Bicycle Laws in Illinois

Bicyclists are expected to obey traffic laws and signage. They should travel in the same direction as the motor vehicles on the road. Traveling in the opposite direction of traffic is not only dangerous, it is also unlawful. Bicycles do not typically have electronic turn signals, but cyclists are still expected to indicate when they are turning. A left turn is indicated by placing your left arm straight out to the side. A right turn is indicated by placing your left arm at a 45-degree angle or placing your right arm straight out to the side. Bicyclists are also expected to stop at red lights and stop signs, travel the correct direction on one-way streets, and follow right of way laws at intersections.

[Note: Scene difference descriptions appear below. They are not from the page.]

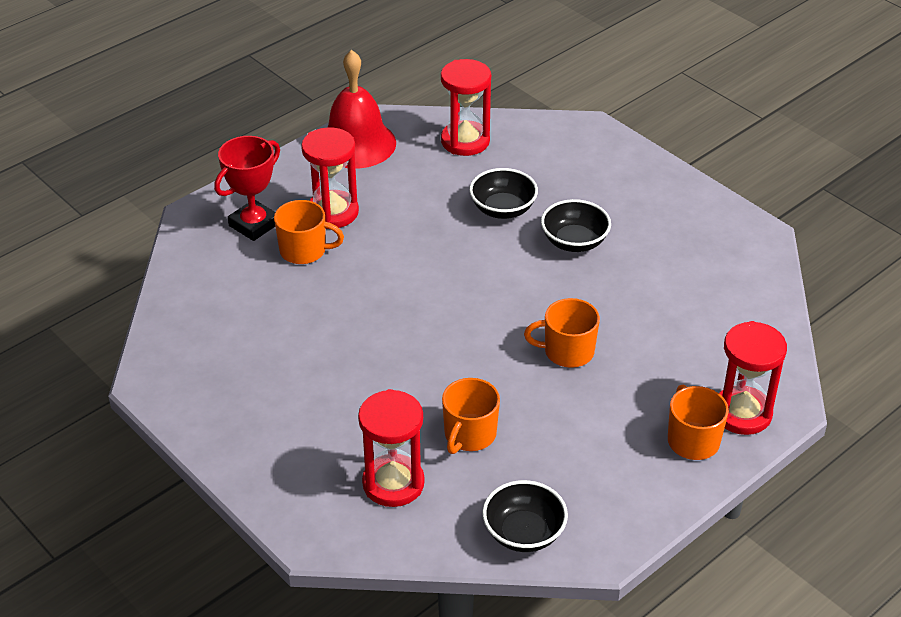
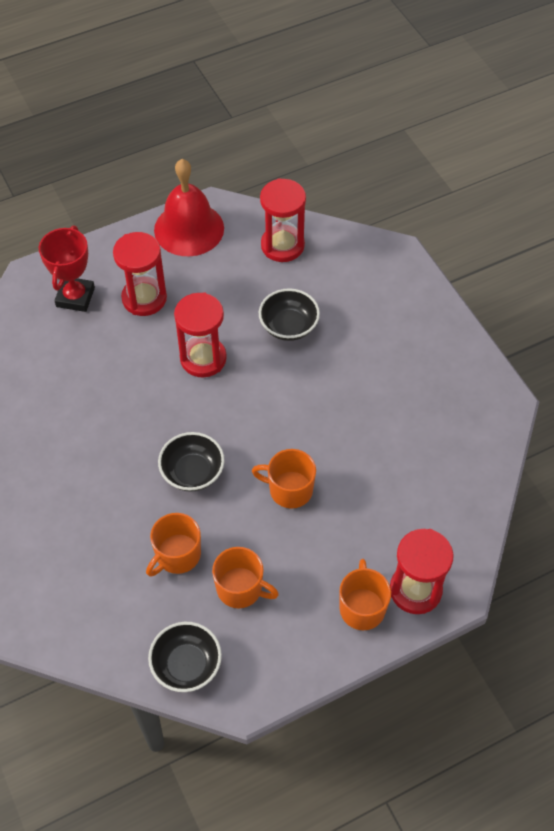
camera: 15 degrees right, 15 degrees up
(254, 224) = (75, 297): red trophy -> red trophy turned 45 degrees counterclockwise
(304, 250) = (107, 333): orange mug -> orange mug (240, 588)
(393, 483) = (98, 588): red hourglass -> red hourglass (203, 358)
(574, 242) = (337, 375): black bowl -> black bowl (192, 472)

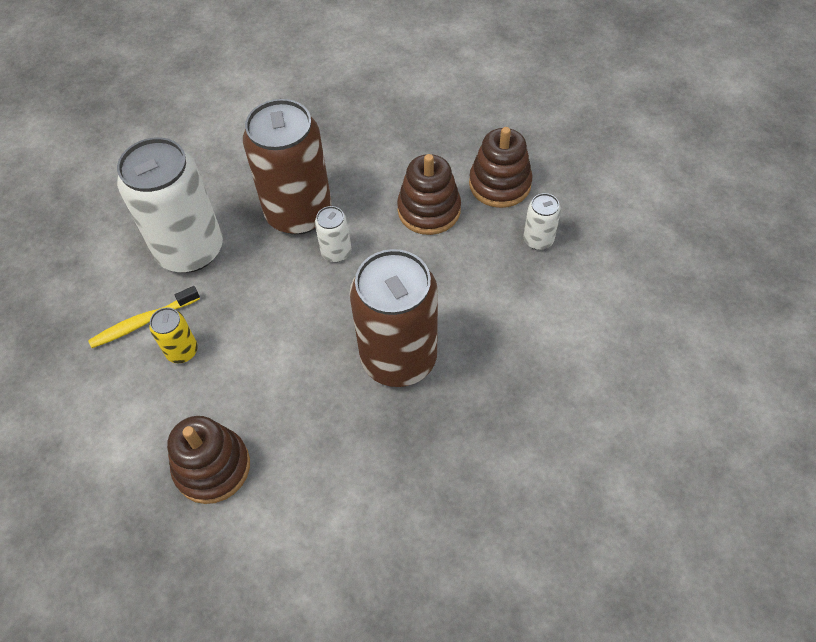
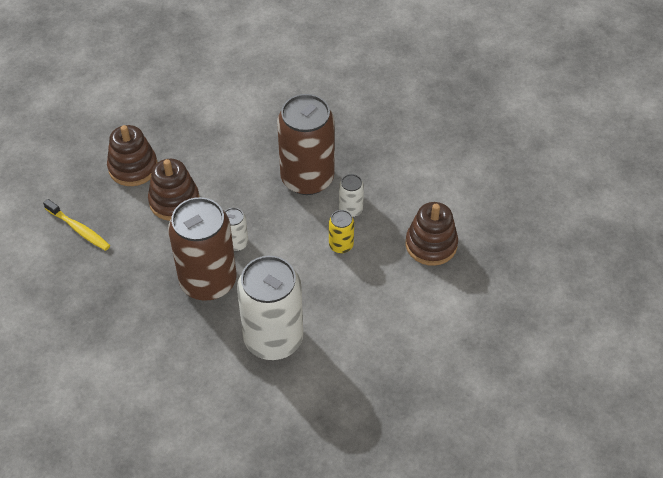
camera: 115 degrees left, 5 degrees down
(143, 322) = (350, 337): yellow toothbrush -> yellow toothbrush (79, 229)
(182, 351) = (361, 301): yellow can -> yellow can (341, 245)
(538, 240) = (178, 134): white can -> white can (350, 209)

Bicycle Accidents Involving Bicycle Law Violations

If you were struck by a vehicle while riding your bicycle, you have probably suffered personal injury as well as damage to your bicycle. A personal injury claim may allow you to collect compensation for the costs associated with the accident. However, if you were violating a traffic law at the time of the accident, you may be considered partially at fault. Illinois is a “modified comparative negligence” state when it comes to shared liability in an accident. This means that you may still be able to recover compensation for your damages as long as you were not more than 50 percent responsible for the accident. If the court determines that you were partially responsible for the accident, the damages you receive will be reduced according to your percentage of responsibility. For example, if you were struck by a car but you disobeyed a traffic signal, the court may determine that you were 20 percent responsible for the accident. If your damages were $10,000 in total, you would receive $8,000.